Mario Vargas Llosa fait un coup d’État au Guatemala

by Brandon

L’un des épisodes les plus sinistres de l’histoire de l’enchevêtrement américain en Amérique latine fait l’objet du dernier roman de Mario Vargas Llosa, Harsh Times. La scène est le Guatemala pendant la première décennie de la guerre froide lorsque, alors que les craintes américaines d’influence soviétique augmentaient, le plan de réforme agraire du président Jacobo Árbenz inquiétait la puissante United Fruit Company, dirigée par les États-Unis.

Vargas Llosa décrit ce qui s’est passé ensuite dans un récit qui s’appuie à la fois sur des documents historiques et sur sa propre imagination. United Fruit a conclu qu’Árbenz n’était pas un communiste, mais que son programme nuirait à leurs intérêts dans le pays, qui avaient été favorisés par les anciens dirigeants militaires. Ils ont donc conçu une campagne pour persuader le gouvernement américain de quelque chose qu’ils croyaient faux : qu’Árbenz représentait une menace communiste dans l’hémisphère américain.

« Le danger, messieurs, c’est de donner le mauvais exemple. Pas tant le communisme que la démocratie au Guatemala. Vargas Llosa imagine donc que le plan aurait pu être décrit par Edward L. Bernays, le «père des relations publiques» et une figure clé de la campagne de propagande contre Árbenz parrainée par United Fruit.

La campagne a été largement couronnée de succès et la CIA a continué à mener l’opération PBSuccess, soutenant une invasion du pays en 1954 dirigée par Carlos Castillo Armas. L’invasion a renversé le gouvernement d’Árbenz et a inauguré une période chaotique de violence et de purges anticommunistes.

Harsh Times parcourt ces événements en suivant les trajectoires de deux personnes réelles prises dans le tourbillon de la politique guatémaltèque : l’homme de main d’un dictateur avec un penchant pour le sexe et l’occulte, et la fille du médecin avec qui il s’emmêle. Le livre est composé de courts chapitres de différentes perspectives disposés dans un ordre non chronologique, ce qui peut rendre la lecture difficile par endroits. Un éventail vertigineux de généraux, de coups d’État et d’assassinats ne facilite pas la compréhension.

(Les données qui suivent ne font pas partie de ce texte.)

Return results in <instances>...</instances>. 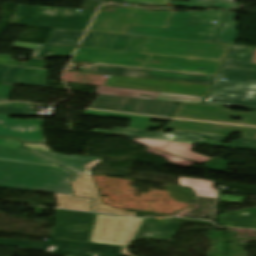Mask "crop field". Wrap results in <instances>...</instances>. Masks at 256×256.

Mais Vargas Llosa, assisté d’un habile traducteur en Adrian Nathan West, se rattrape par ses nombreux dons. Une caractérisation vive, un timing dramatique et la bonne quantité de détails juteux se combinent pour garder le récit passionnant.

L’auteur a ses propres opinions sur l’histoire du Guatemala. Vargas Llosa confirme dans un épilogue qu’il est « certain que les États-Unis se sont terriblement trompés en préparant un coup d’État contre Árbenz » et ajoute que « l’invasion nord-américaine du Guatemala a retardé la démocratisation du continent pendant des décennies au prix de milliers de vies. ” Il pense que l’intervention des États-Unis au Guatemala a offert une leçon fatidique à un jeune Che Guevara – présent au Guatemala à l’époque – que pour réussir, une révolution devrait procéder à des exécutions massives dans l’armée et s’allier à l’Union soviétique. Telle était la route prise à Cuba une demi-décennie plus tard.

Harsh Times a été publié en espagnol en 2019, deux ans avant que Pedro Castillo ne soit élu président du Pérou en avril 2021, battant Keiko Fujimori dans une course qui a vu Vargas Llosa mettre de côté des griefs vieux de plusieurs décennies contre le clan politique Fujimori pour apporter son soutien à Keiko. . Après avoir perdu d’un cheveu, elle a allégué une fraude – et Vargas Llosa a écrit qu’il croyait qu’il y avait eu de “graves irrégularités” lors de l’élection dans un article d’El País. Il a ensuite soutenu le candidat de droite José Antonio Kast, qui a perdu la récente élection présidentielle chilienne au profit de Gabriel Boric.

Le soutien de Vargas Llosa à Árbenz pourrait donc sembler incongru à certains à gauche avec ses positions politiques contemporaines. Mais cela illustre peut-être simplement la profondeur des blessures laissées par l’intervention américaine en Amérique latine pendant la guerre froide. Même les intellectuels de droite résolument anticommunistes ne peuvent pas pardonner une trahison comme l’opération PBSuccess. Mais en tout cas, la touche soignée du livre, administrée à un sujet très difficile, procure suffisamment de plaisir pour que les inclinations politiques de l’auteur semblent une préoccupation secondaire.